Doctors and hospitals can make a substantial profit on chemotherapy drugs if they choose to prescribe unnecessary or particularly expensive brand-name drugs instead of cheaper generic alternatives. Prescribing unnecessary drugs is illegal, but the boundaries between necessary and unnecessary medication can be murky, especially when the research is still forthcoming. Some smaller practices cannot sustain their businesses by selling generic drugs and are therefore forced to either prescribe more expensive alternatives or go under and join larger, corporate practices. Larger hospitals might even unofficially encourage doctors to prescribe more complicated drug regimens, expensive experimental treatments, or certain brand name drugs to increase the hospital's profit.
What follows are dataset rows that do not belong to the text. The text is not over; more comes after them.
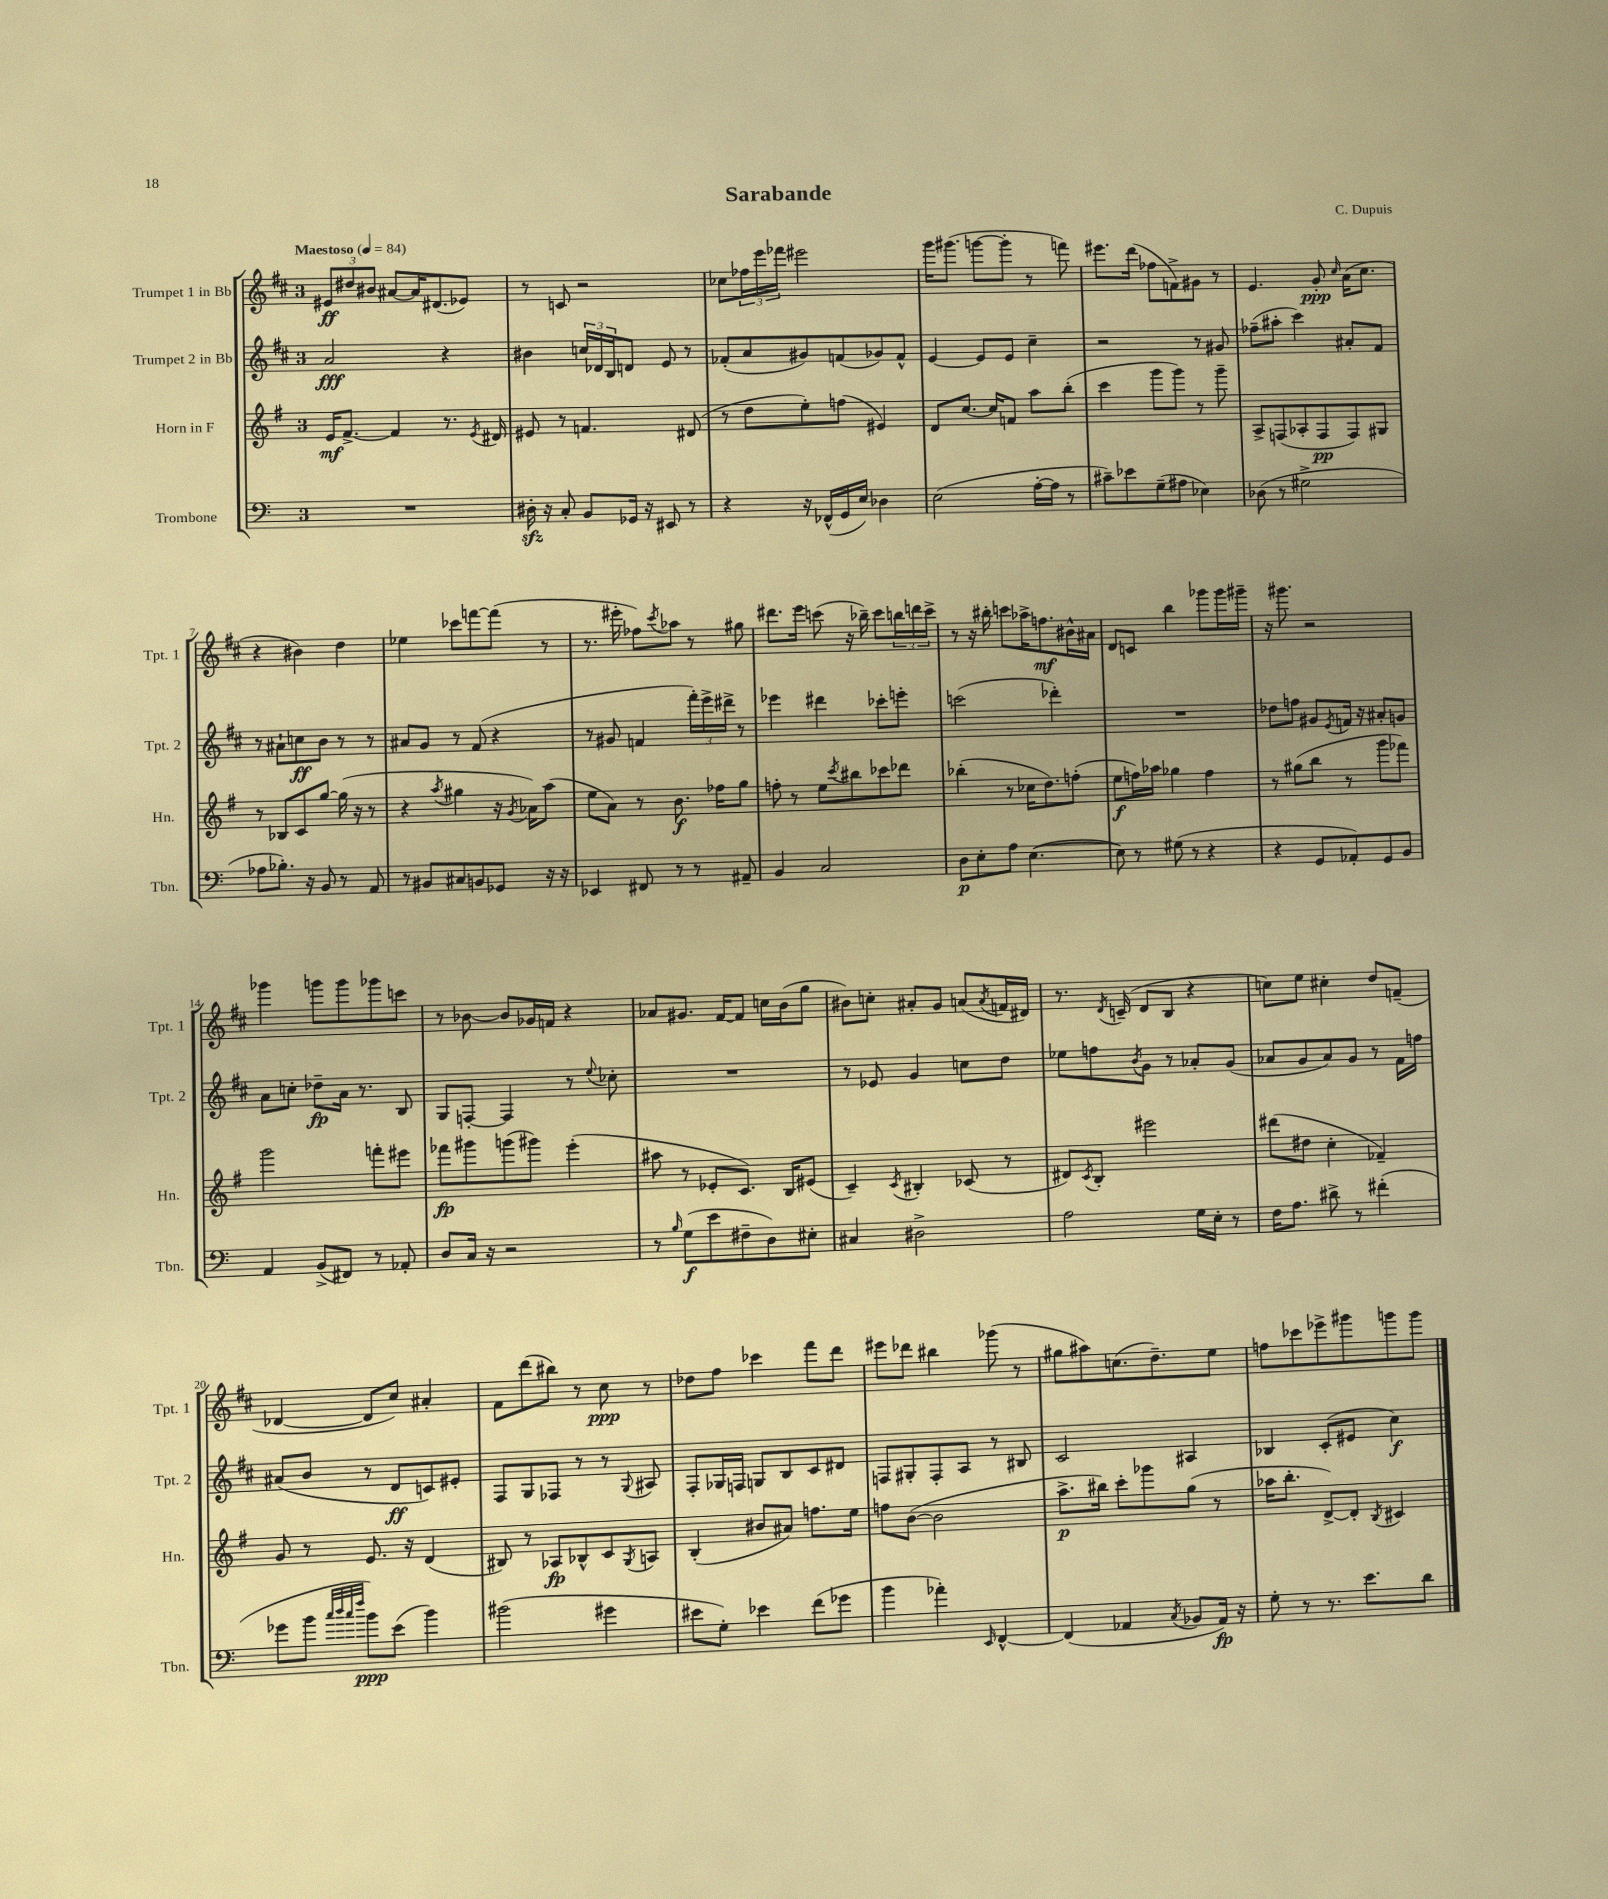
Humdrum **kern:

**kern	**kern	**kern	**kern
*staff4	*staff3	*staff2	*staff1
*clefF4	*clefG2	*clefG2	*clefG2
*k[]	*k[f#]	*k[f#c#]	*k[f#c#]
*M3/4	*M3/4	*M3/4	*M3/4
*MM84	*MM84	*MM84	*MM84
2.r	16e	2a	12e#
.	[8.f#^	.	.
.	.	.	12dd#
.	.	.	12b#
.	4f#]	.	[8a#
.	.	.	16a#]
.	.	.	(8.d#
.	8.r	4r	.
.	.	.	8e-)
.	8qe	.	.
.	16d#	.	.
=	=	=	=
16D#'	8e#	4b#	8r
16r	.	.	.
8C'	8r	.	8c
8BB	4.f	24cc	2r
.	.	24d-	.
.	.	24B	.
16GG-	.	8d	.
16r	.	.	.
8EE#	.	8e	.
8r	(8d#	8r	.
=	=	=	=
4r	8r	(8f-'	8cc-
.	8dd	8a	24ff-
.	.	.	24eee
.	.	.	24fff-
16r	8ee')	8g#)	2eee#
(16FF-^^	.	.	.
16GG	(8ff	(8f	.
16E)	.	.	.
4D-	4e#)	8g-)	.
.	.	8f^^	.
=	=	=	=
(2E	8d	[4e	16ggg
.	.	.	(8.ggg#
.	[8.cc	.	.
.	.	8e]	[8ggg
.	16cc]	.	.
.	8f	8e	8ggg']
[16A'	8aa	4cc#~	8r
16A]	.	.	.
8r	(8bb'	.	8fff)
=	=	=	=
8c#~)	4ccc	2r	8.eee#
8e-	.	.	.
.	.	.	(16ddd
(8G~	8ggg	.	8ff-
8A#	8ggg)	.	8f^)
4E-)	8r	8r	8g#
.	8ggg~	8g#	8r
=	=	=	=
(8D-	8A^	(8ff-~	4.e
8r	(8F	8aa#'	.
2G#^	8A-'	4ccc#)	.
.	8F	.	8g'
.	.	.	16qqcc#
.	8F)	8a#'	(16a
.	.	.	8.cc#
.	8G#	8f#	.
=	=	=	=
8A-	8r	8r	4r
8.B-')	8B-	8a#`	.
.	8c	8cc	4b#)
16r	.	.	.
8BB	[8gg	8b	.
8r	(16gg]	8r	4dd
.	16r	.	.
8AA	8r	8r	.
=	=	=	=
8r	4r	8a#	4ee-
8BB#	.	8g	.
.	8qaa	.	.
8C#	4gg#	8r	8ccc-
8BB	.	(8f#	[8fff
8GG-	16r	4r	(8fff]
.	8qg	.	.
.	16a-)	.	.
16r	(8aa	.	8r
16r	.	.	.
=	=	=	=
4EE-	8ee	8r	8.r
.	8a)	8g#	.
.	.	.	16eee#'
8FF#	8r	4f	8ff-)
.	.	.	8qccc#
8r	8.b	.	8aa-
8r	.	24fff#')	8r
.	.	24eee^	.
.	16ff-	.	.
.	.	24ddd#^	.
8AA#~	8gg	8r	8gg#
=	=	=	=
4BB	8ff'	4eee-	8.ddd#
.	8r	.	.
.	.	.	16eee
2C	8ee	4ddd#	(8ccc
.	8qccc	.	.
.	8bb#	.	16r
.	.	.	16bb-~)
.	8ccc-	8ccc-'	8ccc
.	8ddd-	8eee'	24bb
.	.	.	24ddd
.	.	.	24ccc^
=	=	=	=
8D	(4bb-'	(2ccc	8r
8E'	.	.	16r
.	.	.	16bb#'
8A	8r	.	8ccc
([4.E	16cc-	.	16aa-^
.	8.dd)	.	8.ff
.	.	4ddd-')	.
.	(8ff'	.	16b#^^
.	.	.	16a#
=	=	=	=
8E])	8ee	2.r	8d
8r	16ff)	.	8c
.	16aa-	.	.
(8G#	4gg-	.	4bb
8r	.	.	.
4r	4ff	.	8ggg-
.	.	.	16ggg-
.	.	.	16ggg#~
=	=	=	=
4r	8r	8dd-	16r
.	.	.	8.ggg#
.	(8gg#	8ff	.
8GG	8bb	8g#	2r
.	.	8qe	.
8AA-')	8r	16f	.
.	.	16r	.
8GG	8ggg	8a#'	.
8BB	8fff-)	8g	.
=	=	=	=
4AA	2ggg	8a	4ggg-
.	.	8cc'	.
(8BB^	.	8dd-~	8ggg
8FF#)	.	16a	8ggg
.	.	8.r	.
8r	8fff'	.	8ggg-
8AA-'	8eee#	8B	8ccc
=	=	=	=
8D	8fff-	8G	8r
16C	8ggg#	[8F'	[8b-
16r	.	.	.
2r	(8ggg	4F]	8b-]
.	8ggg#)	.	16g-
.	.	.	16f
.	(4eee'	8r	4r
.	.	8qqee	.
.	.	8cc-'	.
=	=	=	=
8r	8aa#	2.r	8a-
16qqB	.	.	.
(8G	8r	.	8.g#
8e	8e-'	.	.
.	.	.	[16f#
8F#~	8.c)	.	8f#]
8D)	.	.	16cc
.	16B	.	(16b
8E#'	(8e#	.	8gg
=	=	=	=
4C#	4c~)	8r	8b#)
.	.	8e-	8cc'
.	8qc	.	.
2D#^	4B#'	4g	8a#'
.	.	.	8g
.	(8c-	8cc	(8a
.	.	.	8qa
.	8r	8dd	16f
.	.	.	16d#)
=	=	=	=
2A	8d#)	8ee-	8.r
.	8qc	.	.
.	8B'	8ff	.
.	.	.	8qd
.	.	.	(16c~
.	.	8qb	.
.	2eee#	8g	8d
.	.	8r	8B
16G	.	8a-'	4r
16E'	.	.	.
8r	.	(8g	.
=	=	=	=
16F	(8ddd#	8a-	8cc)
8.A	.	.	.
.	8dd#	8g	8ee
8d#^	4cc'	8a-)	4cc#'
8r	.	8g	.
(4f#'	4f-~)	8r	8dd
.	.	16f#	(8f~
.	.	16ff	.
=	=	=	=
8g-	8g	(8a#	[4d-
8b	8r	8b	.
32qqcc	.	.	.
32qqdd	.	.	.
32qqcc	.	.	.
32qqff	.	.	.
8b)	8.e	8r	8d-]
(8e	.	8d	8cc#)
.	16r	.	.
4b)	(4d	8c)	4a#'
.	.	8e#'	.
=	=	=	=
(2b#	8B#)	8F#	8f#
.	8r	8G	(8ddd
.	8A-	8F-	8bb#)
.	8B-^^	8r	8r
4g#	8c	8r	8cc#
.	8qG	8qqG	.
.	8A	8A#	8r
=	=	=	=
8e#	(4B'	8F#'	8dd-
8G')	.	16G-	8ff#
.	.	16F	.
4e-	8b#	8G	4ccc-
.	8a#)	8B	.
(8f	8.ff	8c#	8fff#
8g-	.	8d#	8ddd
.	16ee	.	.
=	=	=	=
4b	8ff	8F	8eee#
.	([8b	8G#'	8ddd-
4a-')	2b]	8F'	4bb#
.	.	8A	.
16qqEE	.	.	.
[4FF^^	.	8r	(8ggg-
.	.	8B#	8r
=	=	=	=
(4FF]	8.aa^	2c#	8gg#
.	.	.	8aa#)
.	16bb#)	.	.
4AA-	8ccc'	.	(8.cc
.	8ggg-	.	.
.	.	.	8.dd~)
8qC	.	.	.
8BB-	(8gg	4A#	.
16AA-)	8r	.	8ee
16r	.	.	.
=	=	=	=
8G'	16aa-	4B-	8ff
.	8.bb'	.	.
8r	.	.	8ccc-
8.r	[8d^)	(8c#'	8eee-^
.	8d']	8e#	8ggg#
8.e	.	.	.
.	8qB	.	.
.	4c#	4cc#)	8ggg
8d	.	.	8ggg
==	==	==	==
*-	*-	*-	*-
In the case of Taxotere, there is an alternative drug called Taxol which is only slightly chemically different from Taxotere. It is possible that the marketing techniques by Sanofi-Aventis, the producer of Taxotere, encouraged its preferential use over Taxol without substantial evidence as to its increased effectiveness. In addition, Taxotere is known to cause permanent hair loss in up to 15% of patients who receive the drug, a common side effect that was not listed on the original FDA label despite early evidence in clinical trials and extensive anecdotal support. It is possible that breast cancer patients, in particular, were given an unnecessary drug which caused permanent disfigurement for the increased profit of doctors, hospitals, and, in particular, pharmaceutical companies.